#### Given text
- - - - -
Thank you for the comments! A few more details/questions:
- We originally saw this NullPointerException when using version 3.2.23. After upgrading to 3.2.32 (only two away from the latest release), we are still seeing the exceptions. We briefly tested with version 3.2.30 in between, and we did not observe the exception in that version, but it's possible that we didn't give it enough runtime to know for sure.
- We have tried deleting everything (more than just OSystem) and starting fresh by re-populating the database, and things will work fine for a few days. But eventually the problem occurs again after a few days of runtime for no known reason. The operations performed against the database are consistent in our test scenario, so we haven't determined a sequence of operations that leads to the exception state (it seems to happen randomly).
- If we're not using the advanced features of OSystem, is there any way to disable it to avoid this NullPointerException? Is OSystem necessary?
Thanks again!
Hi,
Are you using volumes for the data folder in your k8s deploy ?
Regards
Thanks, @tglman. I can't speak for the original reporter, but in my case, I'm not using K8s at all. So no volumes for the data folder. Just running OrientDb locally on a Windows PC with only local access.
- - - - -
(Page images and text extracted from them)
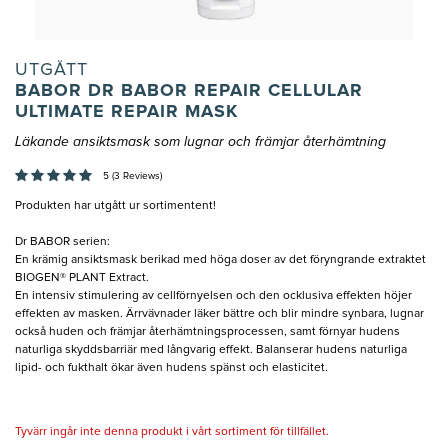
UTGÅTT
BABOR DR BABOR REPAIR CELLULAR
ULTIMATE REPAIR MASK
Läkande ansiktsmask som lugnar och främjar återhämtning
5 (3 Reviews)
Produkten har utgått ur sortimentent!
Dr BABOR serien:
En krämig ansiktsmask berikad med höga doser av det föryngrande extraktet
BIOGEN® PLANT Extract.
En intensiv stimulering av cellförnyelsen och den ocklusiva effekten höjer
effekten av masken. Ärrvävnader läker bättre och blir mindre synbara, lugnar
också huden och främjar återhämtningsprocessen, samt förnyar hudens
naturliga skyddsbarriär med långvarig effekt. Balanserar hudens naturliga
lipid- och fukthalt ökar även hudens spänst och elasticitet.
Tyvärr ingår inte denna produkt i vårt sortiment för tillfället.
- - - - -
#### Things to do
1. Based on the OrientDB forum thread, explain in one to three sentences why the absence of the exception during testing with version 3.2.30 does not settle whether that version is free of the problem.
2. Continue the OrientDB forum thread from the final reply.
The records have no connection to the OrientDB forum thread.

#### Your written answers
1. Version 3.2.30 was tested only briefly. The reporters acknowledge that it may not have run long enough to show the exception. This matters because the failure has tended to appear only after a few days of runtime.

2.
@tglman Yes, in my case, I am using k8s volumes.
Hi,
Are you using volumes for the data folder in your k8s deploy ?
Regards
@tglman using k8s volumes has any observations with orientdb, is it?
Hi @suneelkumarch,
We do suggest to use volumes, because containers filesystems are not designed for databases, so if you are using volumes you are doing the right way.
I was double checking this, if you are using volumes this errors should come from some other places, did you have this issues after an upgrade or you get this errors also when using the database with the exact same version of OrientDB of which it was created ?
Hi @tglman, we get there errors on the same version of the orientdb, NO upgrades were performed. This observation is seen after the system was restarted(not a graceful shutdown), where orientdb is running as Pod.